In Giappone la questione della morte per eccesso del lavoro - il cosiddetto 'karoshi' - torna di nuovo sotto i riflettori. Nell'immagine d'archivio una veduta di Tokyo. KEYSTONE/EPA/FRANCK ROBICHON sda-ats

(Keystone-ATS) In Giappone la questione della morte per eccesso del lavoro – il cosiddetto ‘karoshi’ – torna di nuovo sotto i riflettori.

I genitori della giornalista della televisione pubblica Nhk, morta quattro anni fa per problemi cardiaci legati al numero sproporzionato di ore di straordinario – e il cui decesso è stato reso noto solo a inizio mese dalla Tv ufficialmente per volontà della famiglia – hanno smentito di aver chiesto all’azienda di non divulgare la notizia.

Il caso della 31enne Miwa Sado era stato annunciato il 4 ottobre scorso, con la spiegazione che le autorità avevano rilevato che la giovane aveva lavorato 159 ore di straordinario un mese prima di morire. In una conferenza, il padre di Sado ha affermato che la dichiarazione della Nhk non corrisponde al vero, e che la famiglia intende far conoscere la verità per impedire che fatti del genere si ripetano.

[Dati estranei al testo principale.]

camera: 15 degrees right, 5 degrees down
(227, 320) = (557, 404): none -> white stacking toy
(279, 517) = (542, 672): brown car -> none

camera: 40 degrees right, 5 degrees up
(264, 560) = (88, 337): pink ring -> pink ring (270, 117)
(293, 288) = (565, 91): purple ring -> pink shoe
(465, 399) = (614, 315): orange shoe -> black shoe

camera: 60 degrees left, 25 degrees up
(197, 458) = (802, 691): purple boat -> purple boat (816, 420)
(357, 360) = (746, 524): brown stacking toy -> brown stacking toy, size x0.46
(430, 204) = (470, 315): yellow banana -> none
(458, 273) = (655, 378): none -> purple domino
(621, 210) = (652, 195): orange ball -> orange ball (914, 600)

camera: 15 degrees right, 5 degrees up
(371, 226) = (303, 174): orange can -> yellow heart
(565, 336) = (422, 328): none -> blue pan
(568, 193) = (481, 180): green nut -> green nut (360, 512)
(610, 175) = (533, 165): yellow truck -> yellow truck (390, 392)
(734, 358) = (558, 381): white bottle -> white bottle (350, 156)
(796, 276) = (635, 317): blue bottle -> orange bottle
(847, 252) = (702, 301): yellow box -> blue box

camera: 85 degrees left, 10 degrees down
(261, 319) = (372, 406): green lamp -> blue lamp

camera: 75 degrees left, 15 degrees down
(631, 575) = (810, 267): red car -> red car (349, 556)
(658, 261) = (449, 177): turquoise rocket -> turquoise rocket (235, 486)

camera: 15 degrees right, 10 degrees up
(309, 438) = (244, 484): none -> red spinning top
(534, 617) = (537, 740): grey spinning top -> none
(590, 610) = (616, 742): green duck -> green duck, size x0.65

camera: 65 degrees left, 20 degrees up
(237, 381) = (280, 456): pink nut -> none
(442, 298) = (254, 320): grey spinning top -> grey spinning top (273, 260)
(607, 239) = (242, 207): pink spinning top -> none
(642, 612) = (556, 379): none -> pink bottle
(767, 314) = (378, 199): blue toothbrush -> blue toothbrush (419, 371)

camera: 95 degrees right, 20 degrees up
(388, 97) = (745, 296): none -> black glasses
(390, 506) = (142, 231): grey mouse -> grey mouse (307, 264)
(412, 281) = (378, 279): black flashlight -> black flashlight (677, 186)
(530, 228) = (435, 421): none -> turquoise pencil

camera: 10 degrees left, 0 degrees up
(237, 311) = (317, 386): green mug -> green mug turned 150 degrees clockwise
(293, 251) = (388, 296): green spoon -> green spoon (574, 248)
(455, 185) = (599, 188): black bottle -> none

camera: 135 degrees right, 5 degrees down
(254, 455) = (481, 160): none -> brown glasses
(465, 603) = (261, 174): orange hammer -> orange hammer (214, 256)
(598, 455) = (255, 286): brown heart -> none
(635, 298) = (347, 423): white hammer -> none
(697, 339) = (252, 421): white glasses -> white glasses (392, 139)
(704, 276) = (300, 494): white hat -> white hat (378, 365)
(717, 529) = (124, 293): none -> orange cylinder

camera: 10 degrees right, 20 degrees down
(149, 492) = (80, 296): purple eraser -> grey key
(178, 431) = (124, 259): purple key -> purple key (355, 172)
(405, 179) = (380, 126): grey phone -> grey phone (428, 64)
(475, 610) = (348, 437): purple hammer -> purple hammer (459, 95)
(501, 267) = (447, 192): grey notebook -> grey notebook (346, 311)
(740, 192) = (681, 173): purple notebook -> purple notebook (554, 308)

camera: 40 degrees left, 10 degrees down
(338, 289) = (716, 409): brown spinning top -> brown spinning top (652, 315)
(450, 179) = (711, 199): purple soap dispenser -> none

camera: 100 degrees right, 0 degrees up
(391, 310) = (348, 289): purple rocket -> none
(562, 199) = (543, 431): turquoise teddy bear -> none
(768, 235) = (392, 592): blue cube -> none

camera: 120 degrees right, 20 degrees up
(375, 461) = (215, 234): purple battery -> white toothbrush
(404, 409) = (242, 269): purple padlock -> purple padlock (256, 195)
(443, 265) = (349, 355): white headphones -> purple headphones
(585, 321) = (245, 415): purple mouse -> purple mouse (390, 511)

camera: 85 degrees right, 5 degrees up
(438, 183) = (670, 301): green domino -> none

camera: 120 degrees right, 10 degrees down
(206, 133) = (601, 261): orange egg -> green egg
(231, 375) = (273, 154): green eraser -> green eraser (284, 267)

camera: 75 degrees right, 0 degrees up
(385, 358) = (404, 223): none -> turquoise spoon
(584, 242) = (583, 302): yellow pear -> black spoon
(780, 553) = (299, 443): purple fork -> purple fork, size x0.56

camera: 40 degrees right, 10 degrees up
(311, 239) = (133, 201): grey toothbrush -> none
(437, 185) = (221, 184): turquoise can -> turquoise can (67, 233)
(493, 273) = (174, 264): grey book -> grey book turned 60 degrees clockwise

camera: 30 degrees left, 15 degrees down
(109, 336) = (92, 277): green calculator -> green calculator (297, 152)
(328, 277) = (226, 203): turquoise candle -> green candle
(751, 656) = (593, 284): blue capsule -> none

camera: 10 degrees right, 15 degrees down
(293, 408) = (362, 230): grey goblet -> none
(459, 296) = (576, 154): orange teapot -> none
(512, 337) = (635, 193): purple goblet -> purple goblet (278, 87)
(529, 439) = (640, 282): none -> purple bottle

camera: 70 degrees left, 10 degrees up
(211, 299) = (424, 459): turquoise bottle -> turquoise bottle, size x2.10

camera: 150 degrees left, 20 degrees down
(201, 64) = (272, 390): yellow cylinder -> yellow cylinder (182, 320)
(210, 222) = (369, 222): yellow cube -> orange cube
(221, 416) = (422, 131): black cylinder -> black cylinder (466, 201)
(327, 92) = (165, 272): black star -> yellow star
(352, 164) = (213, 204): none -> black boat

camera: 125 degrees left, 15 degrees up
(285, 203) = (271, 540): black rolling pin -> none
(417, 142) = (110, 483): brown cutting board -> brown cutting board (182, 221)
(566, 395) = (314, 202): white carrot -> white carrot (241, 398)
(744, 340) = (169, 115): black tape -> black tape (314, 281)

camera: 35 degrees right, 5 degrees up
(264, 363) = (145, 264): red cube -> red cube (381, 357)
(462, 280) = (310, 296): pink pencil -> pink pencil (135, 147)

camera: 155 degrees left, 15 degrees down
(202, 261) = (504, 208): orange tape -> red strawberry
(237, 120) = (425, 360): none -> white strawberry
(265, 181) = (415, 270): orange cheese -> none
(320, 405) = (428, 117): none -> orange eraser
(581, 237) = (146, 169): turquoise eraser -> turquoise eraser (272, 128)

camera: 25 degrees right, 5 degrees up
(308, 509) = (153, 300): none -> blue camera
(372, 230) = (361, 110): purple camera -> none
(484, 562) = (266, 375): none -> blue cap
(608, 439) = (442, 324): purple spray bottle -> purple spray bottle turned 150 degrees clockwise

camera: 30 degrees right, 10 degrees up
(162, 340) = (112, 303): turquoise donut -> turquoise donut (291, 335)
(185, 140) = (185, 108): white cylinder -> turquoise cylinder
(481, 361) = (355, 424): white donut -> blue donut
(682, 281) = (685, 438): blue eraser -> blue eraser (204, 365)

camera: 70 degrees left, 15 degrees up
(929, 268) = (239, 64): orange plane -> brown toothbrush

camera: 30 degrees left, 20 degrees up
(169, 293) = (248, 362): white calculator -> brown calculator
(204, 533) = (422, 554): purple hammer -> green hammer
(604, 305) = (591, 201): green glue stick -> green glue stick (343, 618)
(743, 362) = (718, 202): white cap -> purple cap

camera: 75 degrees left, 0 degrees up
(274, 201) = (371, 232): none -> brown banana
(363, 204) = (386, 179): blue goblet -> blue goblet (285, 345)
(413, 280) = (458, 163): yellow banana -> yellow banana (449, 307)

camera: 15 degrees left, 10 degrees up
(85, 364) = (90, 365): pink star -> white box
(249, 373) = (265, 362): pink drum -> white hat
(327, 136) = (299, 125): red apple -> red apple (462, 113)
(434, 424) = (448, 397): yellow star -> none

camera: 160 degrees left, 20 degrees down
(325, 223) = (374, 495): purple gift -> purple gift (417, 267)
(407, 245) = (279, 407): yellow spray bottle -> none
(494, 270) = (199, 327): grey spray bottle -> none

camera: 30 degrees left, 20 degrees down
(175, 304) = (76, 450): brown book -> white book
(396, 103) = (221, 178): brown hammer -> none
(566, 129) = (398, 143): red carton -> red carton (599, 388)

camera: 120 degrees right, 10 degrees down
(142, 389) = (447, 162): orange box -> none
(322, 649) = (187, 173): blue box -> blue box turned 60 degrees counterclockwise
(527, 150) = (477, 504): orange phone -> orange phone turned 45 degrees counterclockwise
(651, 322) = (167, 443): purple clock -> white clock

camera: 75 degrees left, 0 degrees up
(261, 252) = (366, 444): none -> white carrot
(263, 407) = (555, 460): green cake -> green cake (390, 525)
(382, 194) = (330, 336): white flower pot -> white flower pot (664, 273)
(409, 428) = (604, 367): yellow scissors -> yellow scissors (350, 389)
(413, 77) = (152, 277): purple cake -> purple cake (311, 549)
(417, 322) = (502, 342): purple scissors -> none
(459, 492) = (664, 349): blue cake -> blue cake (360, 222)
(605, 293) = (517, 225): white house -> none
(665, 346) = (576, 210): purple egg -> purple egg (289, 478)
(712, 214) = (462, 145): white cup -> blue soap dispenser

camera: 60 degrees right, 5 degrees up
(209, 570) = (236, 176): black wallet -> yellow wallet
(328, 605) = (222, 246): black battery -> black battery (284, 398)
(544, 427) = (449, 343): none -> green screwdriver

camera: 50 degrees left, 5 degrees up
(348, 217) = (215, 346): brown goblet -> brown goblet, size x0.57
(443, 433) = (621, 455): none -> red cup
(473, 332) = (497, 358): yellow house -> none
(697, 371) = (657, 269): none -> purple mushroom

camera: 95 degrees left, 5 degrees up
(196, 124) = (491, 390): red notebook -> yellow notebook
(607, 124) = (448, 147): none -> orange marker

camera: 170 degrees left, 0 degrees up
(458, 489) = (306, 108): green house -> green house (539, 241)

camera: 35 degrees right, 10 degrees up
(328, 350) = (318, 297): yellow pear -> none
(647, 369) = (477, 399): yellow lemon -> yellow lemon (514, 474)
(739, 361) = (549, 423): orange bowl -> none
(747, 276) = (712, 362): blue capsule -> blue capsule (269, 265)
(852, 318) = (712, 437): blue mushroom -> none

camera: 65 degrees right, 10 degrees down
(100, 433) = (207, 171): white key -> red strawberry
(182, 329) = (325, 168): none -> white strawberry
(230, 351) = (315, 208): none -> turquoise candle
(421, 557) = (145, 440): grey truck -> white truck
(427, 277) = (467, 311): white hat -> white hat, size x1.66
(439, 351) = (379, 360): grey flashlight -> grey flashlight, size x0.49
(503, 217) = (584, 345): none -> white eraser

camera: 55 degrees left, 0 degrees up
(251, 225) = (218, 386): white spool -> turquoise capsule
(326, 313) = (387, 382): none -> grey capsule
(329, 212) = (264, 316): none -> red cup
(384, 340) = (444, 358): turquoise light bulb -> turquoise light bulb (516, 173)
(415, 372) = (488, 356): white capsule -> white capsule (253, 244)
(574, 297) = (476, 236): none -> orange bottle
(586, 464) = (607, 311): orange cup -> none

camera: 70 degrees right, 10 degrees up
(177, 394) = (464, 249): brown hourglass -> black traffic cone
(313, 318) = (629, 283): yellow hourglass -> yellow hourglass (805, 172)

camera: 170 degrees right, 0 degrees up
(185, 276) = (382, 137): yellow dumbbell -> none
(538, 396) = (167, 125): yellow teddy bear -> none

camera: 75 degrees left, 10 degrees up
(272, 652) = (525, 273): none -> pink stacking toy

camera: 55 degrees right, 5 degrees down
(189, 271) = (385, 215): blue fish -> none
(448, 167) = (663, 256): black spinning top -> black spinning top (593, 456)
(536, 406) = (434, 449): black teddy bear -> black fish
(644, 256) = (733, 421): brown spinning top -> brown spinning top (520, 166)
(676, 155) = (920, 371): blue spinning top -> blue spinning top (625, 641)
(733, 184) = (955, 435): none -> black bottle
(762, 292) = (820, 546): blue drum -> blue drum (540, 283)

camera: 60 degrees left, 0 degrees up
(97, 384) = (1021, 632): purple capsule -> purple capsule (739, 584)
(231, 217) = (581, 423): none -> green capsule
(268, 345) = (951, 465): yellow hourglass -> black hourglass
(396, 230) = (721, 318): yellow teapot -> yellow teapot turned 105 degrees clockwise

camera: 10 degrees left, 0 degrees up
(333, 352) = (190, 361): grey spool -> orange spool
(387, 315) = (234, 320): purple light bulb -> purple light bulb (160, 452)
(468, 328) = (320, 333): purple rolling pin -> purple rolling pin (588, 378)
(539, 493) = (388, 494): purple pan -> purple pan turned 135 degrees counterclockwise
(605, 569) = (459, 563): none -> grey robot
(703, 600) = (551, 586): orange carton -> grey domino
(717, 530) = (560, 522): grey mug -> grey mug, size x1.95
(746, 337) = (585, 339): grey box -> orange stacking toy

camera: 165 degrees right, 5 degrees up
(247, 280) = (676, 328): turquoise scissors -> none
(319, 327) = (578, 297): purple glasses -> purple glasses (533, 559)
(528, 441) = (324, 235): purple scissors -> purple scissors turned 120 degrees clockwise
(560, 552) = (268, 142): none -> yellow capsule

Il caso segue la vicenda più recente di un operaio di 23 anni impegnato nella costruzione del nuovo stadio olimpico, la cui morte è avvenuta quest’anno dopo orari che prevedevano 200 ore di straordinario in un mese. “Turni di servizio illegali sono stati accertati dalle recenti ispezioni del ministero del Lavoro”, ha detto venerdì il direttore del progetto di costruzione dello stadio, Tadashi Mochizuki. “Faremo tutto il possibile per prevenire la ricomparsa del fenomeno”.

Secondo le ultime rilevazioni governative del 2016 raccolte dal ‘White Paper’, oltre un quinto della popolazione attiva impiegata nelle aziende lavora oltre la soglia delle 80 ore di straordinario mensili, considerate dallo stato come caso limite per rientrare nella fattispecie del karoshi.